CASS.-CIV. 30 juin 1913.

SAISIE IMMOBILIÈRE, COMMANDEMENT, SIGNIFICATION, DOMICILE INCONNU, REMISE DE LA COPIE, AFFICHAGE, TRIBUNAL DU DERNIER DOMICILE OU DE LA DERNIÈRE RÉSIDENCE, TRIBUNAL DE LA SITUATION DES IMMEUBLES, CHANGEMENT de domicile, DÉCLARATIONS A LA MAIRIE, FRAUDE (Rép., vo Commandement, n. 56 et s.; Pand. Rép., eod. verb., n. 127 et s.).

Lorsqu'un débiteur n'a ni domicile, ni résidence connus en France, la remise et l'affichage de la copie du commandement doivent être opérés, non au parquet et à la principale porte de l'auditoire du tribunal du lieu où s'exercent les poursuites de saisie immobilière, mais bien au parquet et à la porte principale de l'auditoire du tribunal du lieu de son dernier domicile ou de sa dernière résidence connus (1) (C. civ., 2217; C. proc.. 69, 8, 673).

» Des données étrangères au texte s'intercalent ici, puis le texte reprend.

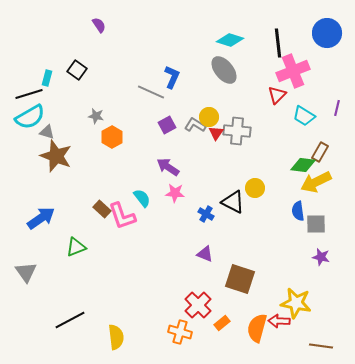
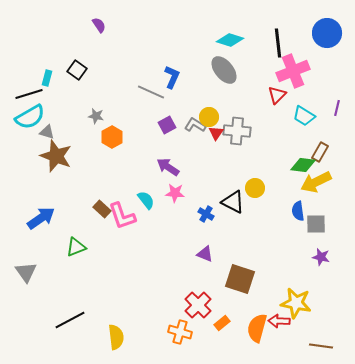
cyan semicircle at (142, 198): moved 4 px right, 2 px down
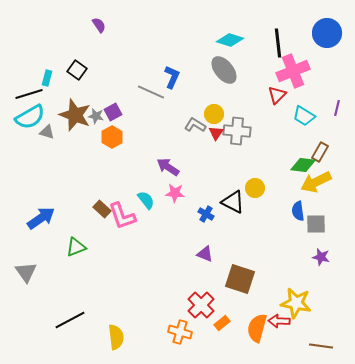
yellow circle at (209, 117): moved 5 px right, 3 px up
purple square at (167, 125): moved 54 px left, 13 px up
brown star at (56, 156): moved 19 px right, 41 px up
red cross at (198, 305): moved 3 px right
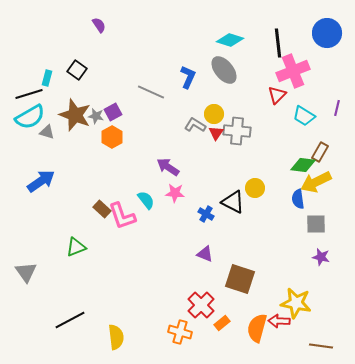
blue L-shape at (172, 77): moved 16 px right
blue semicircle at (298, 211): moved 12 px up
blue arrow at (41, 218): moved 37 px up
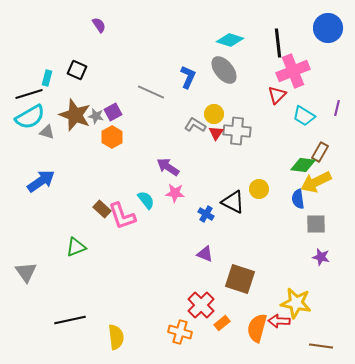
blue circle at (327, 33): moved 1 px right, 5 px up
black square at (77, 70): rotated 12 degrees counterclockwise
yellow circle at (255, 188): moved 4 px right, 1 px down
black line at (70, 320): rotated 16 degrees clockwise
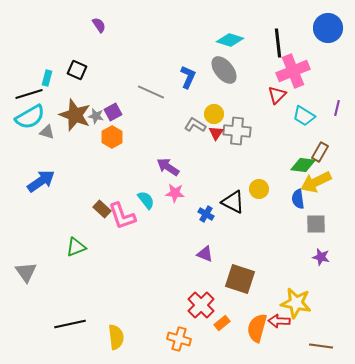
black line at (70, 320): moved 4 px down
orange cross at (180, 332): moved 1 px left, 7 px down
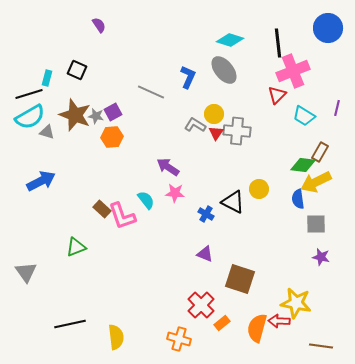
orange hexagon at (112, 137): rotated 25 degrees clockwise
blue arrow at (41, 181): rotated 8 degrees clockwise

Spécialement, lorsqu'un créancier, agissant en exécution d'un jugement, fait procéder à la saisie des immeubles appartenant à son débiteur, et qu'il est reconnu par les juges du fond qu'à raison des circonstances, l'huissier était autorisé à considérer ce dernier comme étant sans domicile ni résidence connus, la remise et l'affichage par l'huissier de la copie du commandement doivent être effectués, non au parquet du tribunal où sont situés les immeubles saisis, et où l'expropriation est poursuivie, si le débiteur n'y a ni domicile, ni même de résidence passagère, mais bien au parquet du tribunal du lieu du dernier domicile ou de la dernière résidence connus de ce débiteur (2) (Id.).

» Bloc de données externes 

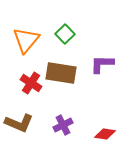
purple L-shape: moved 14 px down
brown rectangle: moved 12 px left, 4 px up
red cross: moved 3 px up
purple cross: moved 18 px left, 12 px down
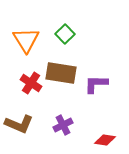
orange triangle: rotated 12 degrees counterclockwise
purple L-shape: moved 6 px left, 20 px down
brown L-shape: moved 1 px down
red diamond: moved 6 px down
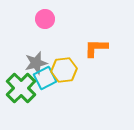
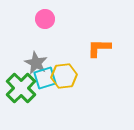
orange L-shape: moved 3 px right
gray star: rotated 30 degrees counterclockwise
yellow hexagon: moved 6 px down
cyan square: rotated 10 degrees clockwise
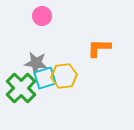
pink circle: moved 3 px left, 3 px up
gray star: rotated 20 degrees counterclockwise
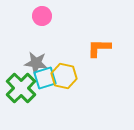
yellow hexagon: rotated 20 degrees clockwise
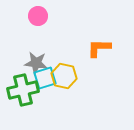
pink circle: moved 4 px left
green cross: moved 2 px right, 2 px down; rotated 32 degrees clockwise
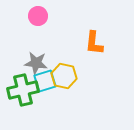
orange L-shape: moved 5 px left, 5 px up; rotated 85 degrees counterclockwise
cyan square: moved 3 px down
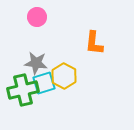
pink circle: moved 1 px left, 1 px down
yellow hexagon: rotated 15 degrees clockwise
cyan square: moved 1 px left, 2 px down
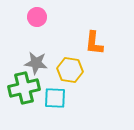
yellow hexagon: moved 6 px right, 6 px up; rotated 20 degrees counterclockwise
cyan square: moved 11 px right, 15 px down; rotated 20 degrees clockwise
green cross: moved 1 px right, 2 px up
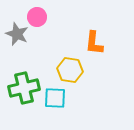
gray star: moved 19 px left, 29 px up; rotated 15 degrees clockwise
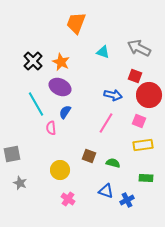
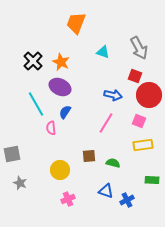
gray arrow: rotated 145 degrees counterclockwise
brown square: rotated 24 degrees counterclockwise
green rectangle: moved 6 px right, 2 px down
pink cross: rotated 32 degrees clockwise
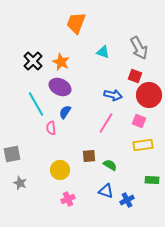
green semicircle: moved 3 px left, 2 px down; rotated 16 degrees clockwise
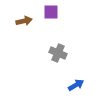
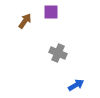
brown arrow: moved 1 px right; rotated 42 degrees counterclockwise
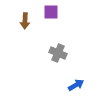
brown arrow: rotated 147 degrees clockwise
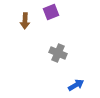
purple square: rotated 21 degrees counterclockwise
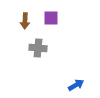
purple square: moved 6 px down; rotated 21 degrees clockwise
gray cross: moved 20 px left, 5 px up; rotated 18 degrees counterclockwise
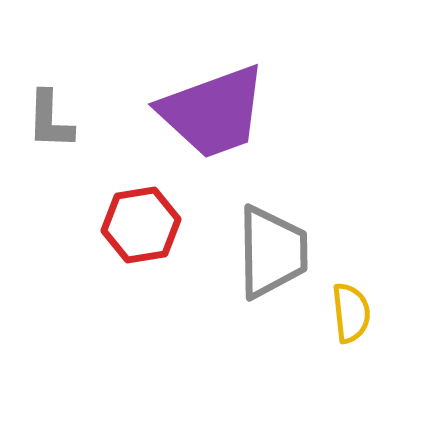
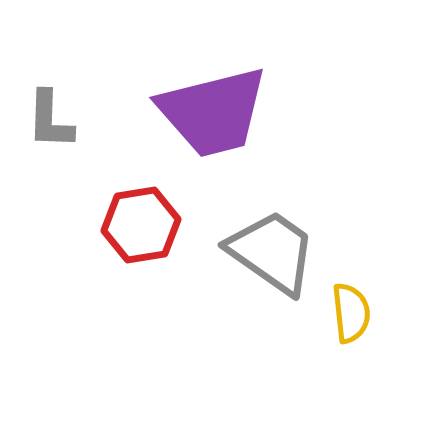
purple trapezoid: rotated 6 degrees clockwise
gray trapezoid: rotated 54 degrees counterclockwise
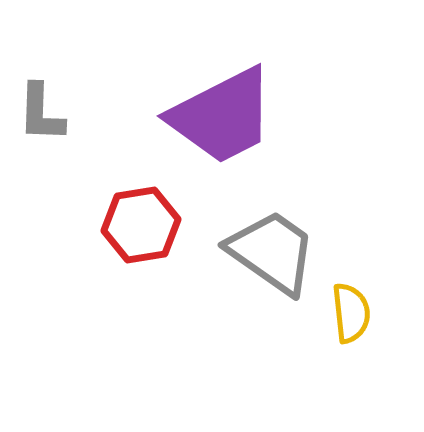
purple trapezoid: moved 9 px right, 4 px down; rotated 13 degrees counterclockwise
gray L-shape: moved 9 px left, 7 px up
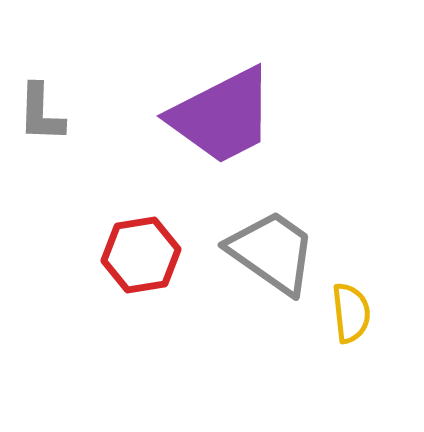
red hexagon: moved 30 px down
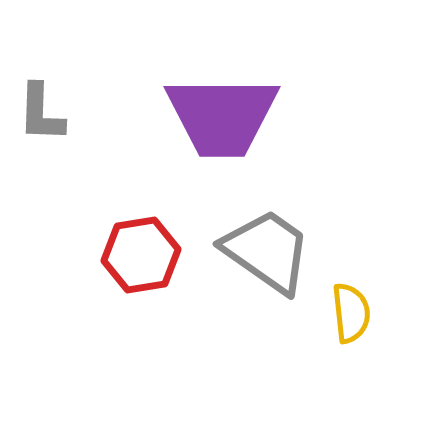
purple trapezoid: rotated 27 degrees clockwise
gray trapezoid: moved 5 px left, 1 px up
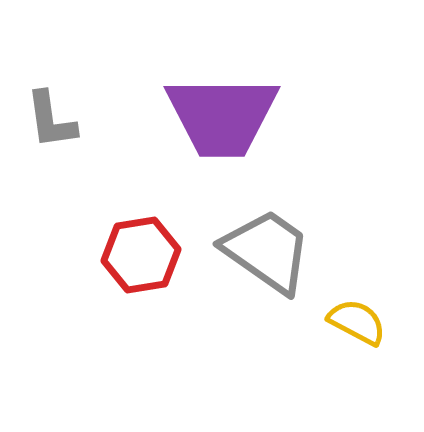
gray L-shape: moved 10 px right, 7 px down; rotated 10 degrees counterclockwise
yellow semicircle: moved 6 px right, 9 px down; rotated 56 degrees counterclockwise
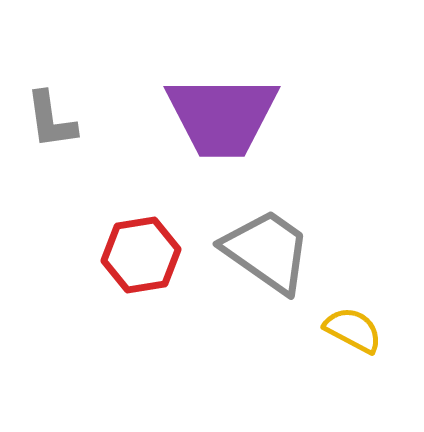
yellow semicircle: moved 4 px left, 8 px down
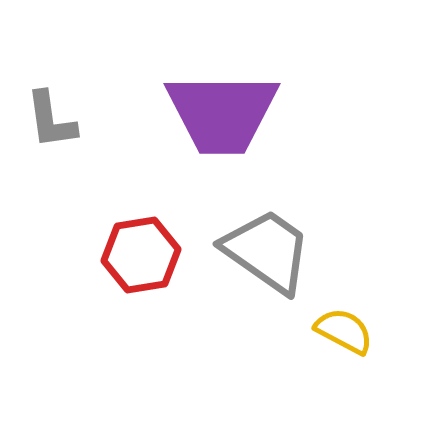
purple trapezoid: moved 3 px up
yellow semicircle: moved 9 px left, 1 px down
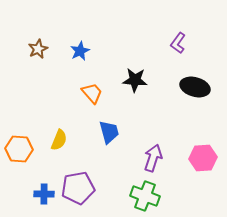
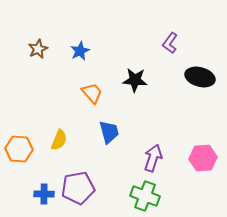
purple L-shape: moved 8 px left
black ellipse: moved 5 px right, 10 px up
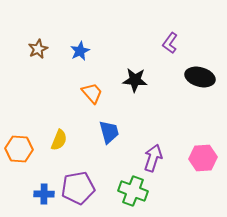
green cross: moved 12 px left, 5 px up
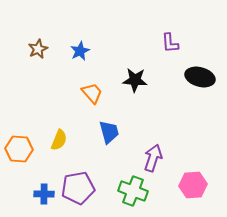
purple L-shape: rotated 40 degrees counterclockwise
pink hexagon: moved 10 px left, 27 px down
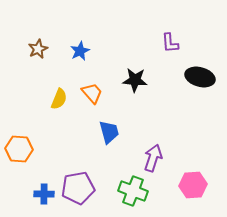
yellow semicircle: moved 41 px up
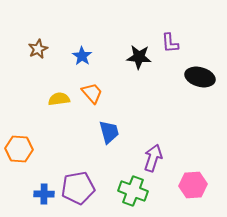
blue star: moved 2 px right, 5 px down; rotated 12 degrees counterclockwise
black star: moved 4 px right, 23 px up
yellow semicircle: rotated 120 degrees counterclockwise
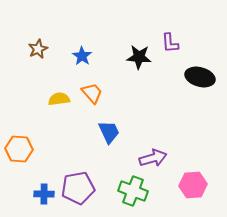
blue trapezoid: rotated 10 degrees counterclockwise
purple arrow: rotated 56 degrees clockwise
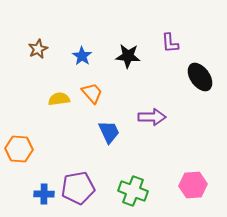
black star: moved 11 px left, 1 px up
black ellipse: rotated 40 degrees clockwise
purple arrow: moved 1 px left, 41 px up; rotated 16 degrees clockwise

Et il en est ainsi, alors même qu'avant la signification du commandement, le débi teur aurait fait, par lettres recommandées, à la mairie de son dernier domicile ou de sa dernière résidence connus, et à celle du lieu où il disait opérer le transfert de son domicile, les déclarations prescrites par l'art. 104, C. civ., pour les changements de domicile, si, à raison des circonstances, les juges du fond décident que lesdites décla rations ont été passées par le débiteur dans l'intention de leurrer ses créanciers (3) (C. civ., 104).

Suppl. aux Lois de la proc., de Carré et Chauveau, t. 8, vo Saisie immobilière, n. 281; Deffaux et Harel Encyclopédie des huissiers, v° Saisie immobilière, n. 127; notre C. proc. annoté, par Tissier, Darras et Louiche-Desfontaines, sur l'art. 673, n. 94; et notre Rép. gén. du dr. fr., vis Commandement, n. 56 et s., Exploit, n. 885 et s.; Pand. Rép., v Commandement, n. 127 et s. V. cep., Orléans, 11 août 1888 (P. 1888.2.263).

(3) Les juges du fond apprécient souverainement la sincérité des déclarations faites en conformité de l'art. 104, C. civ., pour les changements de domicile. V. Cass. 20 nov. 1889 (S. 1890.1. 155. P. 1890.1.370; Pand. per., 1890.1.860); 14 mai 1901 (S. et P. 1904.1.142), et les renvois.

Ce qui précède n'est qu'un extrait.